Germano, que se afeiçoara aos colegas do circo, respirou fundo e começou a falar, desejando que pudesse de alguma forma ajudar o QC e todos os artistas:

– Se o senhor tivesse trabalhado em outros circos, como eu e tantos outros aqui, já saberia a resposta. Que, na verdade, é muito simples.

– Não me diga!…

– Pois é, o que acontece é o seguinte. Quando os animais desfilam, a natureza continua funcionando… Aqui e ali, um animal ou outro defeca, e as fezes ficam no caminho de quem vem atrás. Por causa disso, os artistas ficam preocupados em não pisar na sujeira e perdem a concentração. Para não pisar nessas armadilhas que o grupo da frente vai deixando, cometem erros que normalmente não aconteceriam. É claro que a exibição fica pobre e o público acha que a qualidade dos números não será lá essas coisas.

– Bem – disse Quincas.
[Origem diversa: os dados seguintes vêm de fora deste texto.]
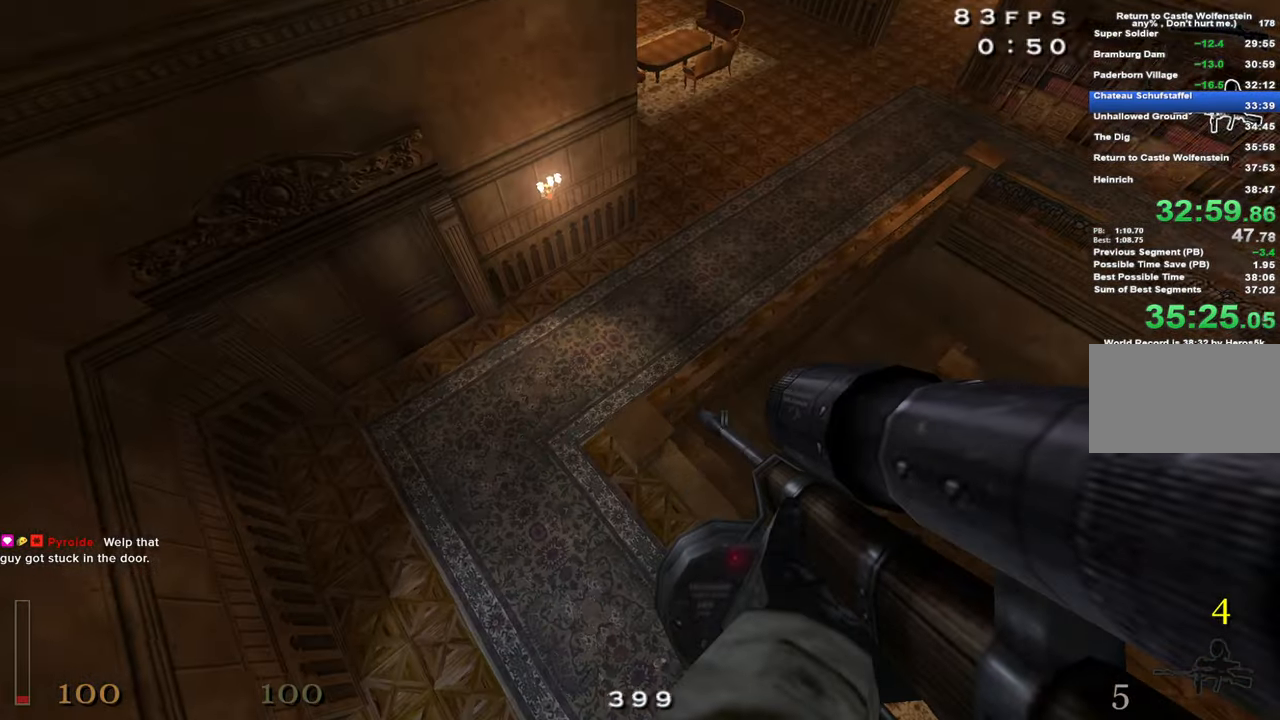
{"keys": ["a"], "events": [[400, "w", "up"]]}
E qual é a solução mágica? Fazer os bichos desfilarem de fralda, é?

– Não – respondeu Germano. É muitíssimo mais fácil. Quando os palhaços são posicionados corretamente, logo depois os animais, eles fazem o trabalho de limpeza. Ao perceberem que “a caca está feita” eles improvisam uma palhaçada qualquer e tiram a sujeira do caminho. Assim, os demais artistas podem tranqüilamente demonstrar suas habilidades.

– Ahn!… Foi tudo o que Quincas conseguiu balbuciar.

– Assim são os palhaços. Como o senhor bem sabe, quando algo sai errado no circo, são os palhaços que correm para disfarçar. Em certos momentos fazem isso tão bem que o público fica pensando que tudo faz parte do espetáculo, não é mesmo?

– Mas… mas.. e então?…

– É, senhor Quincas, os palhaços têm uma função mais importante do que só fazer graça. Eles desenvolvem a habilidade de rir quando poderiam chorar; contribuir para corrigir as falhas dos outros; e, principalmente!, colocar-se no papel de coadjuvante quando, de fato, são tão importantes quanto os demais.

Quincas estava absolutamente estupefato. Em poucas palavras Germano lhe dera várias lições. Primeiro, ninguém pode saber tudo. Segundo, é preciso valorizar o papel de cada um. Terceiro, vale a pena ouvir os outros antes de tomar uma decisão.

O Gran Circus Camargo começou a recuperar-se. Germano continuou sendo o Palhaço Germano e, junto com os demais palhaços, desfila agora logo em seguida aos animais.

Quincas já não mais aparece no alto do elefante. Ele desloca-se no meio do desfile, garantindo que cada um cumpra seu papel. Inclusive os garotos que distribuem os vistosos folhetos que falam sobre as atrações do circo. E continua sovina como sempre, no controle dos custos do tradicional Gran Circus Camargo.